#### Short problem
Extract every line of the data below and reproduce each one without altering any character.

#### Given records
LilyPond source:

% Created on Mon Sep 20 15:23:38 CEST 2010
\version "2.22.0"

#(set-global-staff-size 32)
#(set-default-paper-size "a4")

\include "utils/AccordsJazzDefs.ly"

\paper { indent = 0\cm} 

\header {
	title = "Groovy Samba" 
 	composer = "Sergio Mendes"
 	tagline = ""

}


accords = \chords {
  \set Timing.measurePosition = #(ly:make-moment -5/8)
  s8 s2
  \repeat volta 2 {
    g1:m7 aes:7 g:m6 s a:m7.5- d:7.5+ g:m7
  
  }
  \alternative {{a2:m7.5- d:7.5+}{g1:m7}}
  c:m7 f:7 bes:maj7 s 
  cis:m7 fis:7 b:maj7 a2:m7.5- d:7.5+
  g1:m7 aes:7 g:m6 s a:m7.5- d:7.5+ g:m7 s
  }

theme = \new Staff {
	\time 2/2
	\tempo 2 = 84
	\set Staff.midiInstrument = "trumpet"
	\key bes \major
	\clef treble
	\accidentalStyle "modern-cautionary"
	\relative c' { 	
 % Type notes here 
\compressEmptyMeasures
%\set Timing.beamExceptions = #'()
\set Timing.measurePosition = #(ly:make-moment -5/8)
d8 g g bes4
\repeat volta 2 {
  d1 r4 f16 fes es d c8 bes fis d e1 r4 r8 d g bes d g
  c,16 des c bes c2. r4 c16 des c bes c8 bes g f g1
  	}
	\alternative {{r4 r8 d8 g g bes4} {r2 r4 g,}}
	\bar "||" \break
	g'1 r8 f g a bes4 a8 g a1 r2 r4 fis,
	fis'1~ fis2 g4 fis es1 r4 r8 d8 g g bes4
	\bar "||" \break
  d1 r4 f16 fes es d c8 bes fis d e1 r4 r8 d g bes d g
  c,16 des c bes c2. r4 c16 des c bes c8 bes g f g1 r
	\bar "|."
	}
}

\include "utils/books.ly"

#### Reply
LilyPond source:

% Created on Mon Sep 20 15:23:38 CEST 2010
\version "2.22.0"

#(set-global-staff-size 32)
#(set-default-paper-size "a4")

\include "utils/AccordsJazzDefs.ly"

\paper { indent = 0\cm} 

\header {
	title = "Groovy Samba" 
 	composer = "Sergio Mendes"
 	tagline = ""

}


accords = \chords {
  \set Timing.measurePosition = #(ly:make-moment -5/8)
  s8 s2
  \repeat volta 2 {
    g1:m7 aes:7 g:m6 s a:m7.5- d:7.5+ g:m7
  
  }
  \alternative {{a2:m7.5- d:7.5+}{g1:m7}}
  c:m7 f:7 bes:maj7 s 
  cis:m7 fis:7 b:maj7 a2:m7.5- d:7.5+
  g1:m7 aes:7 g:m6 s a:m7.5- d:7.5+ g:m7 s
  }

theme = \new Staff {
	\time 2/2
	\tempo 2 = 84
	\set Staff.midiInstrument = "trumpet"
	\key bes \major
	\clef treble
	\accidentalStyle "modern-cautionary"
	\relative c' { 	
 % Type notes here 
\compressEmptyMeasures
%\set Timing.beamExceptions = #'()
\set Timing.measurePosition = #(ly:make-moment -5/8)
d8 g g bes4
\repeat volta 2 {
  d1 r4 f16 fes es d c8 bes fis d e1 r4 r8 d g bes d g
  c,16 des c bes c2. r4 c16 des c bes c8 bes g f g1
  	}
	\alternative {{r4 r8 d8 g g bes4} {r2 r4 g,}}
	\bar "||" \break
	g'1 r8 f g a bes4 a8 g a1 r2 r4 fis,
	fis'1~ fis2 g4 fis es1 r4 r8 d8 g g bes4
	\bar "||" \break
  d1 r4 f16 fes es d c8 bes fis d e1 r4 r8 d g bes d g
  c,16 des c bes c2. r4 c16 des c bes c8 bes g f g1 r
	\bar "|."
	}
}

\include "utils/books.ly"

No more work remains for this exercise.